Sin embargo, dejó una puerta abierta a posibles ajustes. “Hay que ver qué sale del proceso legislativo. Lo que es importante es que las normas sean cumplibles. En cuanto no son cumplibles, son complejos a la hora de encuadrarlos en normativa internacional, de levantar financiamiento”, advirtió.
El blindaje del RIGI y la ley provincial
El artículo 222 de la Ley 27.742 (RIGI) establece que las normas provinciales y municipales no pueden “alterar, modificar ni restringir” los beneficios otorgados a los proyectos adheridos.

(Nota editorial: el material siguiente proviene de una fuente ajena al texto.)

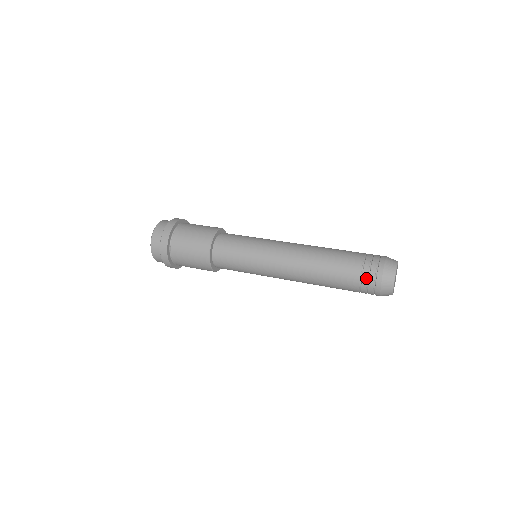
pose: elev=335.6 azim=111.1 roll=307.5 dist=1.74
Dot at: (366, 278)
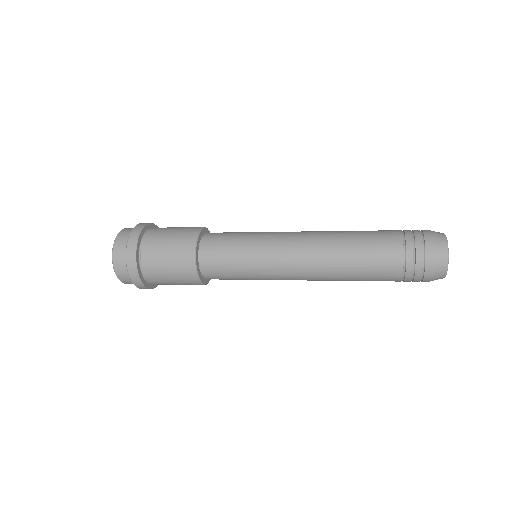
Dot at: (411, 245)
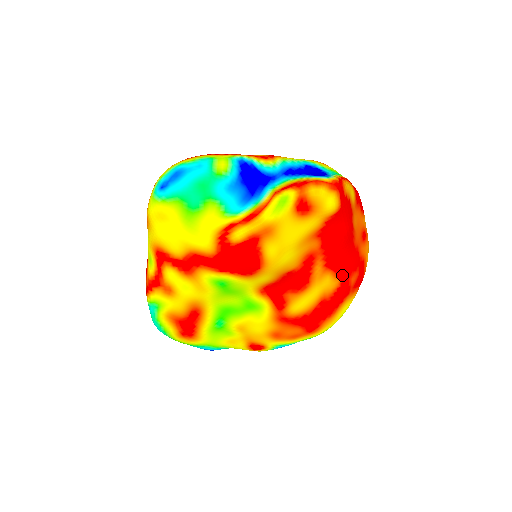
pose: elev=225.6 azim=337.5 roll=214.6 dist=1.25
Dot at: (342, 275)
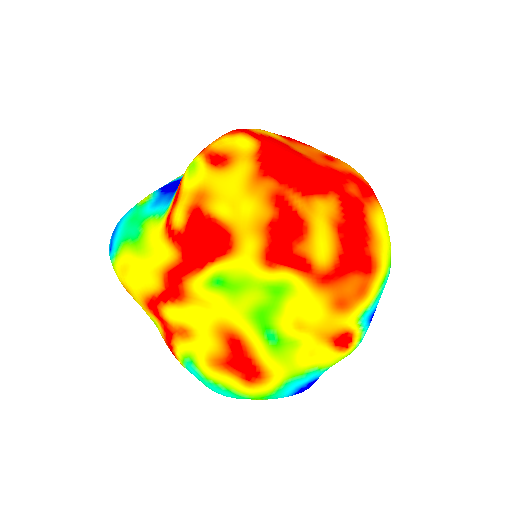
Dot at: (332, 192)
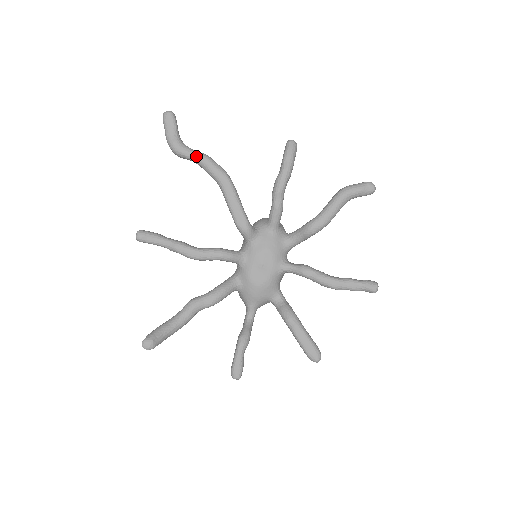
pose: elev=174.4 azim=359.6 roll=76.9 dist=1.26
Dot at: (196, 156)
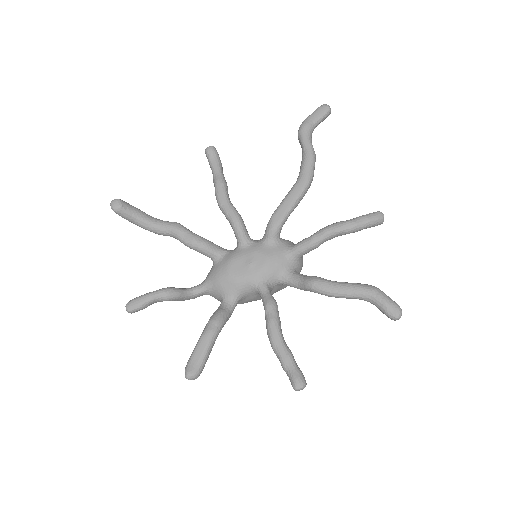
Dot at: (308, 146)
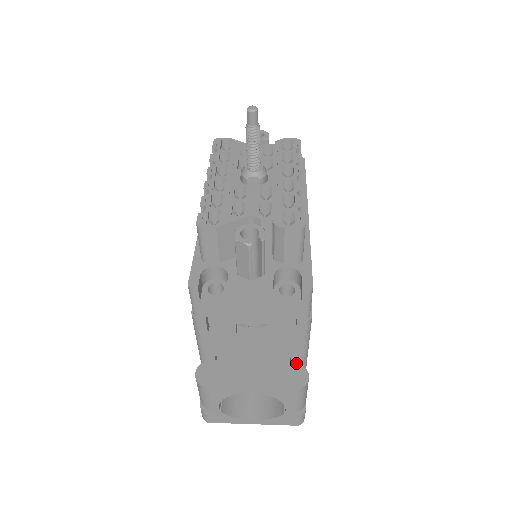
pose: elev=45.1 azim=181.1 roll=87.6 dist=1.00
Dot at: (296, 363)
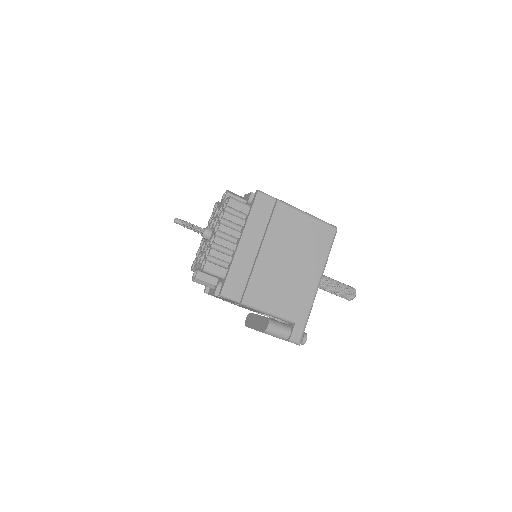
Dot at: (267, 318)
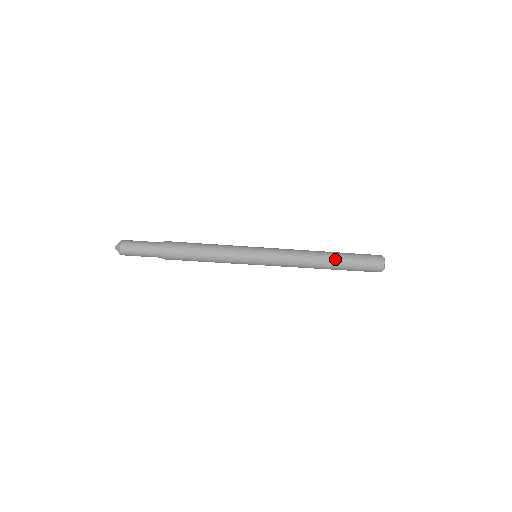
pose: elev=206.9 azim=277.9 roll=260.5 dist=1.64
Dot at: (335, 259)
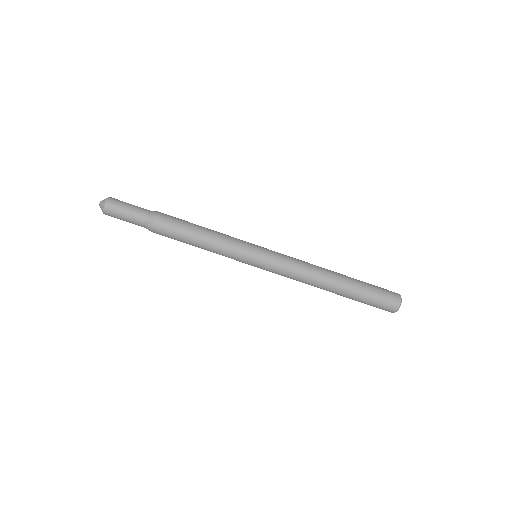
Dot at: (346, 277)
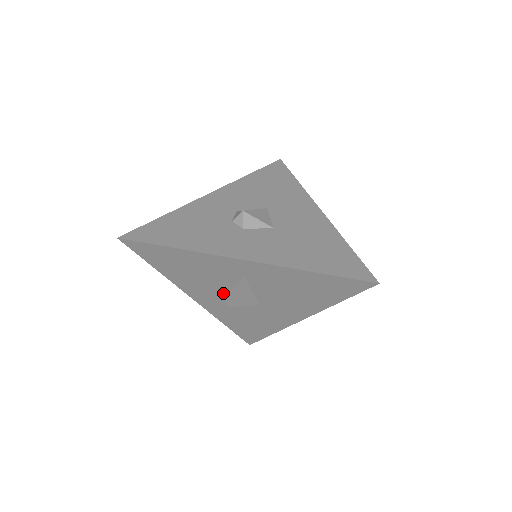
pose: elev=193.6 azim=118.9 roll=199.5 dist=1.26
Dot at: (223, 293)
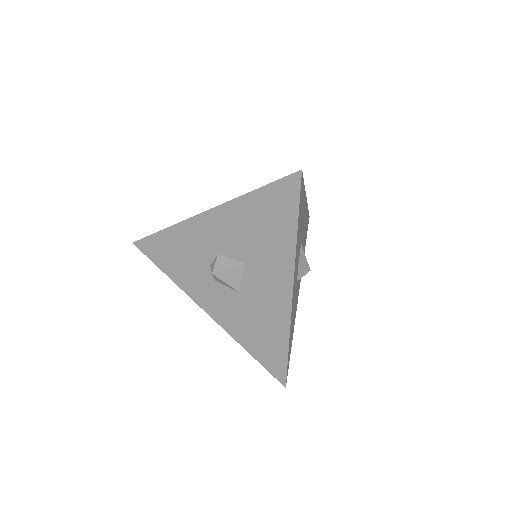
Dot at: occluded
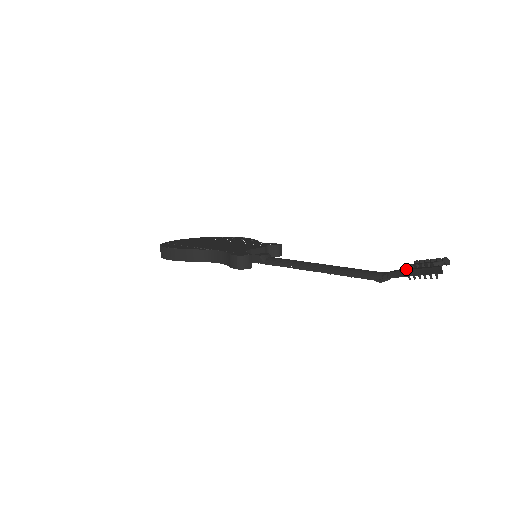
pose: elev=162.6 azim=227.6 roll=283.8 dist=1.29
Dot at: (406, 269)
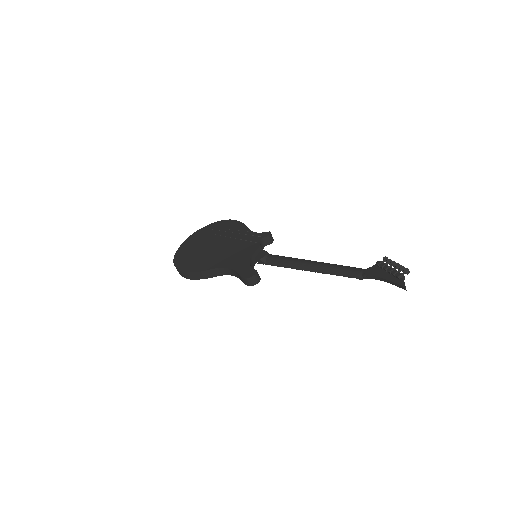
Dot at: (379, 272)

Esto genera una protección de 30 años para las inversiones.
El proyecto de Desarrollo Local Minero fija metas de 80% de empleo local y 60% de compras a proveedores sanjuaninos, con una definición de “proveedor local” más restrictiva que la del RIGI (que considera “local” a cualquier proveedor argentino). Además, exige que los proveedores tengan establecimiento operativo, domicilio legal y fiscal en San Juan, y que al menos el 80% de su personal sean trabajadores locales.
El ministro de Producción, Gustavo Fernández, insistió en declaraciones mediáticas previas que la ley no es de “cupos obligatorios” sino de “metas” e “incentivos”, pero la norma también contempla sanciones de hasta 60.000 unidades tributarias para quienes no cumplan.
El proyecto ya está en la Legislatura y deberá ser tratado en comisiones. Morea y Medding coincidieron en que el diálogo previo con el gobierno fue positivo, pero que el resultado final dependerá del debate parlamentario y la reglamentación.